DACM brings together strengths in both the design and construction of large scale systems. The expertise of the division extends to the fields of accelerator theory, ion sources, conventional and superconducting accelerating cavities, superconducting magnets, and the associated cryogenic systems. It is based on a wide range of test systems, from small test stations used to characterize materials to very large scale systems capable of testing entire superconducting coils and cavities. The vitality of DACM is also due in a large part to the contribution of young PhD students and post-doctoral researchers within the R&D teams.
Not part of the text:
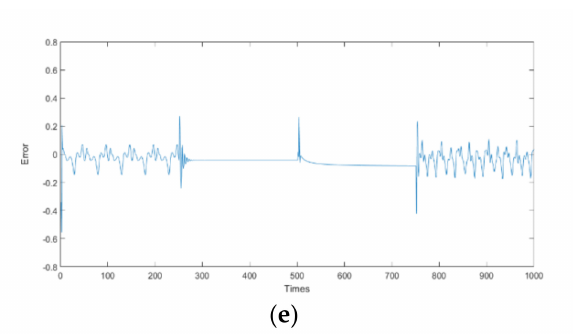
Figure 11. Dynamic system identification error rates of ( a ) DGCPSO, ( b ) DE [24], ( c ) PSO [25], ( d ) QPSO [26], and ( e ) CPSO [27].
This continual influx of new ideas enables the division to explore new technologies for use in designing and constructing the instruments needed to support advances in applied fundamental research.

 

The workforce of DACM is divided among five laboratories:

  • the Accelerator Design and Development Laboratory (LEDA),
  • the Accelerator and Hyperfrequency Systems Engineering Laboratory (LISAH),
  • the Cavity and Cryomodule Development and Integration Laboratory (LIDC2),
  • the Laboratory for Superconducting Magnet Research (LEAS),
  • the Cryogenics Laboratory and Test Stations (LCSE).

 

A Scientific and Technical Committee, the CSTS, composed of 14 members and 7 international experts from outside the CEA, meets once a year to evaluate ongoing activities and examine new proposals. The CSTS assists the Head of the DACM in defining research and development strategy within the Department.

 

In the last three years, DACM has scored a number of successes: the injectors of SPIRAL2 and IFMIF have been tested in an operational situation in their bunkers inside the Synergium and have achieved their nominal performance. The 51 tons of superconducting material necessary for the ISEULT project were produced and 170 double pancakes were wound with the required accuracy. The development of innovative antennas for medical imaging has continued with success. Sources of SILHI type will now be industrialized and beam dynamics softwares are marketed worldwide. In October 2012, the JT-60SA cold test station received its imposing  cryostat.

 

Over the next three years efforts will focus on commissioning the IPHI injector, on the industrial phase of XFEL cryomodules assembly, as well as on the construction and testing of two innovative cryomodules: the prototype cryomodule for the IFMIF-LIPAC accelerator, and the technology demonstrator for ESS. DACM will also contribute to the progress of the project CILEX in view of new acceleration techniques and deliver the proton injector FAIR project in Darmstadt. In the field of cryomagnetism the JT-60SA test station will be commissioned in 2014 and will open technological extensions for the ITER program. The spectrometer R3B-Glad will be cryostated and tested. The imaging magnet NEUROSPIN-ISEULT will be cryostated to get its ambitious performances in terms of magnetic field homogeneity and stability. The DACM will also participate strongly to the development of new high-field magnets needed to increase the luminosity and energy of the LHC.

 

By 2017 and within its complementary activities of accelerators and cryomagnetism, the DACM will be intensely involved in exciting projects equal to the major scientific missions of the CEA. Moreover the DACM will resolutely participate, together with the nearby communities, in the launching and the success of the campus of the Paris-Saclay University.